GettyImages-53244665
“Harry Potter” remains hugely popular in China. China Photos/Getty Images

LOS ANGELES — In the past year alone, Chinese audiences have packed theaters for kid-friendly fare such as “Zootopia,” “Jungle Book” and, for the third time, “Kung Fu Panda.” Now, Hollywood wants China to fall back in love with Harry Potter, after the child wizard’s five-year hiatus from theaters there, and just in time for a spinoff movie coming later this year.

All eight “Harry Potter” films are being screened at the Shanghai International Film Festival, China’s biggest — and most relaxed — movie event, which began on June 11 and runs through the weekend. Author J.K. Rowling, who created the franchise, is also expected to announce a big “surprise.”

The last “Harry Potter” movie, “Harry Potter and the Deathly Hallows: Part 2,” came out in 2011, back when China’s total box office was about one-fourth its current nearly $8 billion size. Even so, the movie made nearly $61 million there, which has raised expectations for November’s “Fantastic Beasts and Where to Find Them,” a prequel to Rowling’s “Harry Potter” canon set in 1920s New York.

The “Harry Potter” universe remains popular in China across a wide range of age groups despite the relative paucity of new material, as the books came out at a time when interest in children’s literature surged in the country. And although the spinoff isn’t set to hit theaters until late this year, teasers for the movie have already come out. With China’s movie market growing nearly 50 percent last year, films targeted at a younger audience being among the strongest performers, and an established and engaged “Harry Potter” fan base, “Fantastic Beasts” is as well positioned to dominate in China as any film not based on video games or car racing.

Warner Bros., the studio behind the “Harry Potter” films, also needs a big hit in China to keep up with its competition, especially the Mouse House. While Warner’s big DC Comics tentpole, “Batman v Superman: Dawn of Justice,” failed to clear $100 million in China, Disney’s counterpart from the Marvel Cinematic Universe, “Captain America: Civil War,” made more than $190 million there. Disney is on pace to become the first Hollywood studio to make $1 billion in China in a single year, and with a series of hits led by “Zootopia” — the biggest imported film so far this year in the country — it’s by far the leading foreign studio by market share. That’s particularly tough news for its competitors in a market that only permits 34 Western films a year and whose governing bodies have an unofficial mandate to ensure Chinese films take the majority of the box office. The better Disney movies do, the less space there is for other studios.

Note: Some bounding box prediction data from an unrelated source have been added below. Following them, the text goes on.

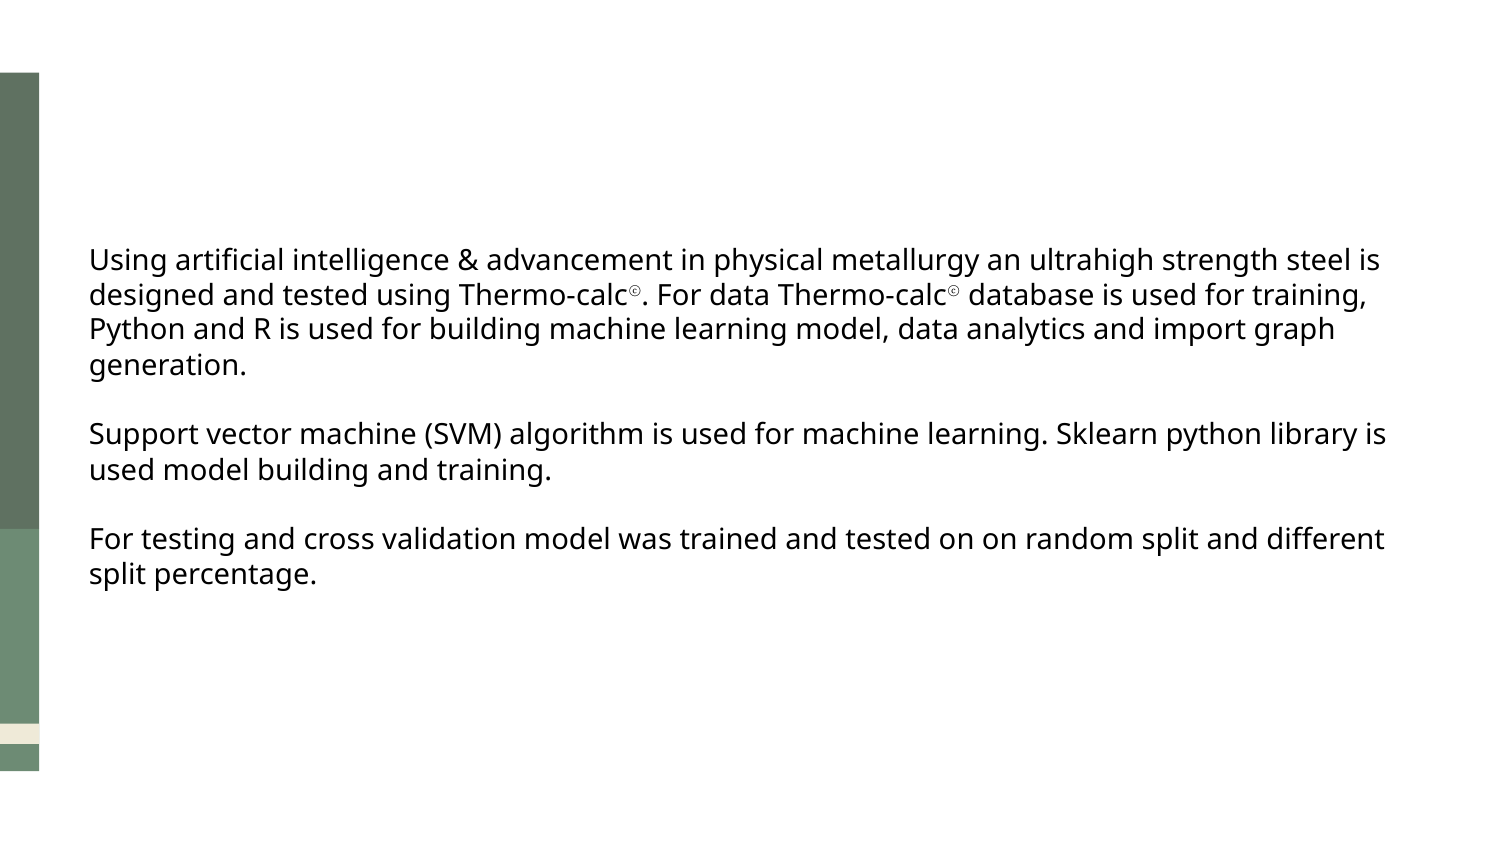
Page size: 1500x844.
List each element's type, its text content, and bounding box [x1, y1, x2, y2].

text_box Using artificial intelligence & advancement in physical metallurgy an ultrahigh strength steel is designed and tested using Thermo-calcⓒ. For data Thermo-calcⓒ database is used for training, Python and R is used for building machine learning model, data analytics and import graph generation. Support vector machine (SVM) algorithm is used for machine learning. Sklearn python library is used model building and training. For testing and cross validation model was trained and tested on on random split and different split percentage. [73, 226, 1427, 618]
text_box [0, 72, 40, 772]
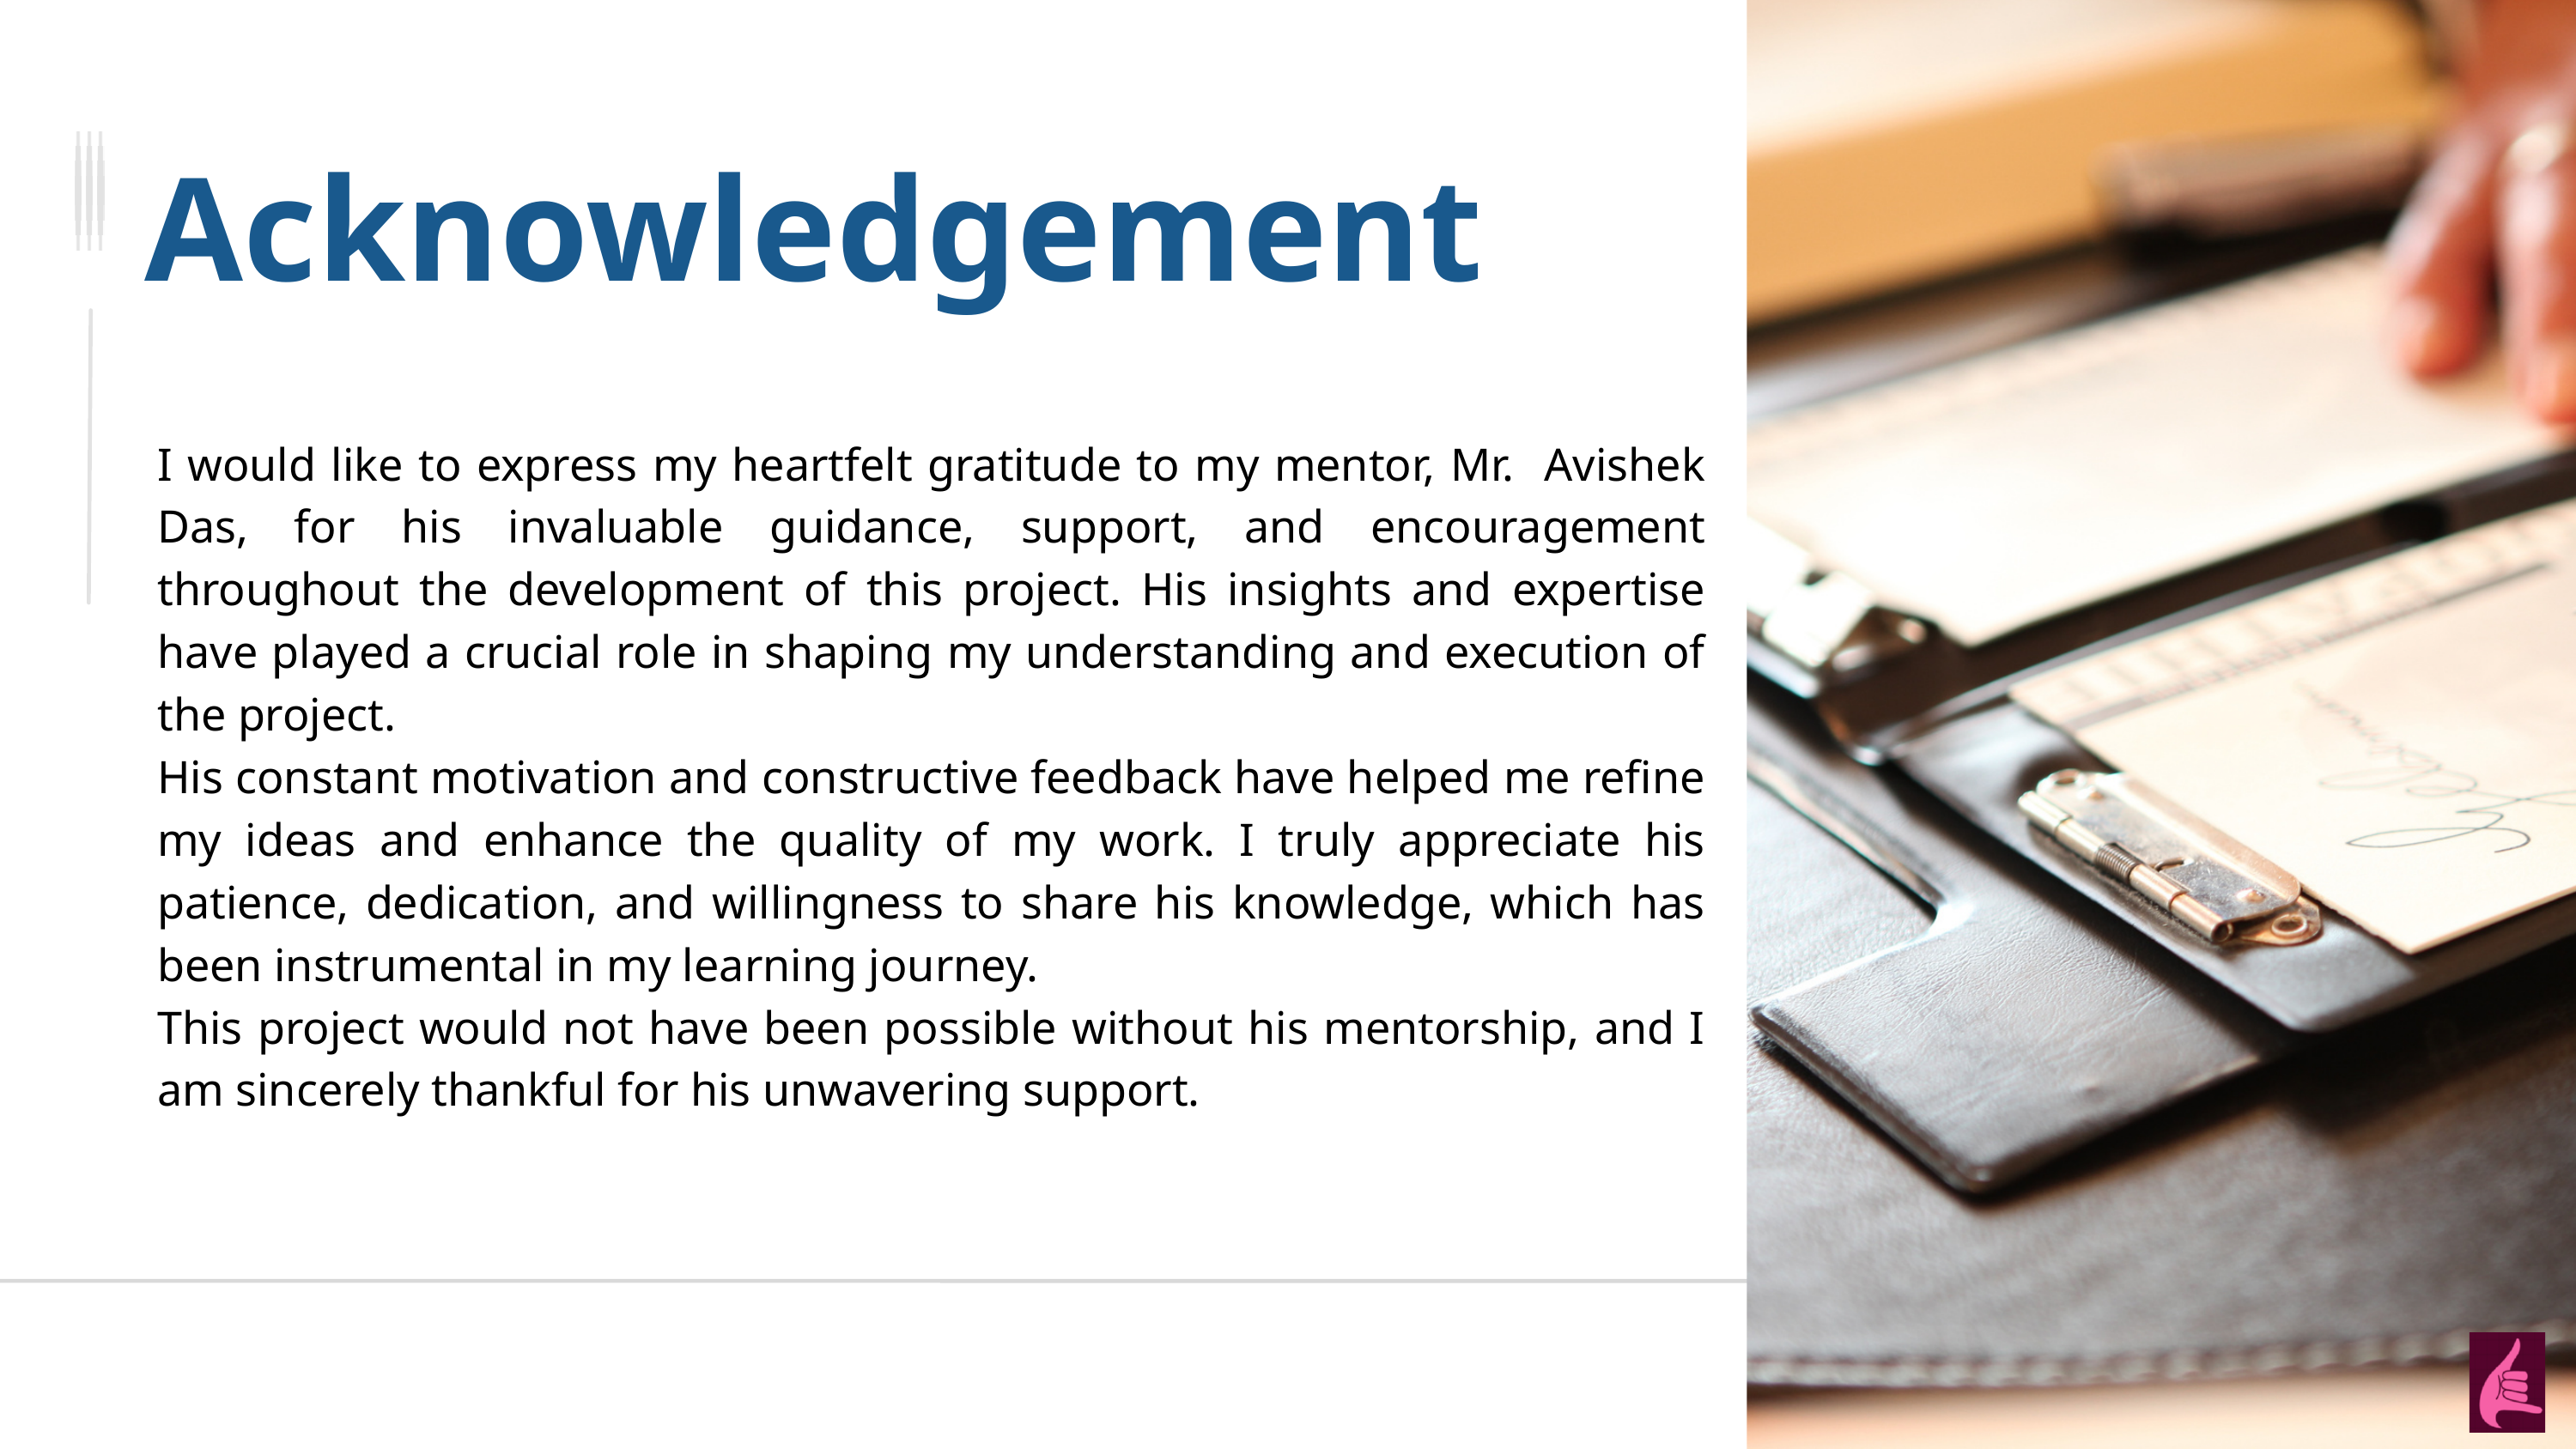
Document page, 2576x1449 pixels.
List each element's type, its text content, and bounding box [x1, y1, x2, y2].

text_box [75, 131, 105, 251]
text_box Acknowledgement [144, 166, 1623, 310]
text_box I would like to express my heartfelt gratitude to my mentor, Mr. Avishek Das, for his invaluable guidance, support, and encouragement throughout the development of this project. His insights and expertise have played a crucial role in shaping my understanding and execution of the project. His constant motivation and constructive feedback have helped me refine my ideas and enhance the quality of my work. I truly appreciate his patience, dedication, and willingness to share his knowledge, which has been instrumental in my learning journey. This project would not have been possible without his mentorship, and I am sincerely thankful for his unwavering support. [157, 427, 1707, 1179]
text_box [1747, 0, 2576, 1449]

The Shanghai Film Festival is being held this year during the same week that Disney capped its historic start to the year by opening its $5.5 billion Shanghai Disneyland. It’s the first phase of its Shanghai Disney Resort, a pet project of CEO Bob Iger that was 15 years in the making and could attract as many as 50 million visitors a year. But the theme park world is another place where Harry Potter is one of the few names that can stand up to Disney’s stable of stars.

But while Warner Bros. is “Harry Potter’s” movie studio, Comcast’s NBCUniversal has the theme park rights to the franchise. The first Wizarding World of Harry Potter attraction at Universal’s Orlando, Florida, park caused revenues to jump by 30 percent year-over-year, and L.A. tourism officials expect the recently opened attraction at Universal Studios Hollywood to bring in 1 million additional visitors. Universal Studios Beijing opens in 2019, and will almost certainly have a Wizarding World attraction from day one. But as Iger knows well, when cultivating a devoted fanbase in the largest potential entertainment audience in world history, day one is many years in the making.